Milhares de pessoas já viveram encontros como aquele. Acontece. Com você nunca aconteceu? Na verdade é tão banal que virou letra de música. De muitas, mas lembro de uma, que retrata exatamente aquilo que lhe impressionou: "La Foule", cantada por Piaf, quando eu ainda nem tinha nascido. Como não sei se você compreende francês, me dei a liberdade de a traduzir para você.
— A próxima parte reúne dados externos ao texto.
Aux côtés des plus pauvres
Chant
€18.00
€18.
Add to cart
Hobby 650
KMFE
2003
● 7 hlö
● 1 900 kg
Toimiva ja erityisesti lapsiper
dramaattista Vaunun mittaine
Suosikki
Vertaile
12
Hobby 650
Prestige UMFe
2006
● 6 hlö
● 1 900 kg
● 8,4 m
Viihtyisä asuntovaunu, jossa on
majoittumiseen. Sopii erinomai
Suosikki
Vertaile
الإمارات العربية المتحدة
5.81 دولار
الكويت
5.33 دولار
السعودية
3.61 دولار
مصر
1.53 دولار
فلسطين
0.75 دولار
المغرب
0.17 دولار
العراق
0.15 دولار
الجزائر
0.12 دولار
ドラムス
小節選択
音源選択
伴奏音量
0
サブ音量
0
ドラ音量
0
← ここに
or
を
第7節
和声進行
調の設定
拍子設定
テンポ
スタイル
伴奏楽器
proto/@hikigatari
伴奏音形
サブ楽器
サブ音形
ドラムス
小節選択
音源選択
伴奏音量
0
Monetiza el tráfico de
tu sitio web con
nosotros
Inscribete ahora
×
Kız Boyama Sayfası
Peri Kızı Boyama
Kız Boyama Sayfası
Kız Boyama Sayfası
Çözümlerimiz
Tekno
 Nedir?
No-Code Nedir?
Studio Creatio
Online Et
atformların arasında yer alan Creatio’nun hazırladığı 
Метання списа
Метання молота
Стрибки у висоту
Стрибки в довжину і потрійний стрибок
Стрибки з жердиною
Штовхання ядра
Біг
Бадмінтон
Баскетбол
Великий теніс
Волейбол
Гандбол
Note, é uma mulher quem conta a história, embora a letra seja de um homem: Michel Rivgauche.

"Revejo a cidade em festas e delírios / sufocando sob o sol e a alegria / e escuto na música os gritos, os risos / que explodem e ecoam ao meu redor / e perdida entre essa gente que me empurra / atordoada, desamparada, eu me entrego / quando de repente, eu me viro, ele recua, / e a turba acaba por me jogar entre seus braços.../"

"Conduzidos pela turba que nos arrasta / nos carrega / esmagados, no outro / nós formamos um só corpo / e o fluxo sem esforço / nos empurra, enlaçados um no outro / e nos deixa, os dois, / exaltados, atordoados e felizes. / Carregados pela turba que se enlaça / e que dança / uma louca farandole / nossas mãos ficam "soldadas" / e, às vezes, levantados / nossos corpos enlaçados voam / e tornam a cair, os dois / exaltados, atordoados e felizes..."

"E a alegria que confessa em seu sorriso / me traspassa e se reflete dentro em mim / mas de repente eu dou um grito entre os risos / quando a turba acaba por o arrancar de meus braços..."

"Conduzidos pela turba que nos arrasta / nos carrega / nos afasta um do outro / eu luto e eu me debato / mas o som de sua voz / se sufoca no rir dos outros / e eu grito de dor e de fúria e de raiva / e eu choro... / Carregados pela turba que se enlaça / e que dança / uma louca farandole / eu sou levada para bem longe / e crispo meus punhos maldizendo a multidão que me rouba / o homem que ela me havia dado e que nunca mais encontrei..."

Bem, tomei seu tempo mais do que devia. La Foule, você sabe, é "A multidão" ou "A turba", como eu preferi. Traduzir é tarefa quase impossível: tradutor, traidor e até ao traduzir isso está-se traindo o original: traduttore, traditore. Sinceramente, cronista, espero que você compreenda o francês e substitua esta tradução pela Piaf. Farandole, é óbvio, é um tipo de dança provençal, uma espécie de cordão... Se você quiser a letra original da canção, pode pegá-la nesta cópia do original que também sumiu do endereço indicado: http://pantheon.cis.yale.edu/~bodoin/eplyr003.html

atenciosamente,

Cecília

PS: Nunca mais encontrei Frederico. Já ia me censurar, mas pergunto: você tem notícias dele?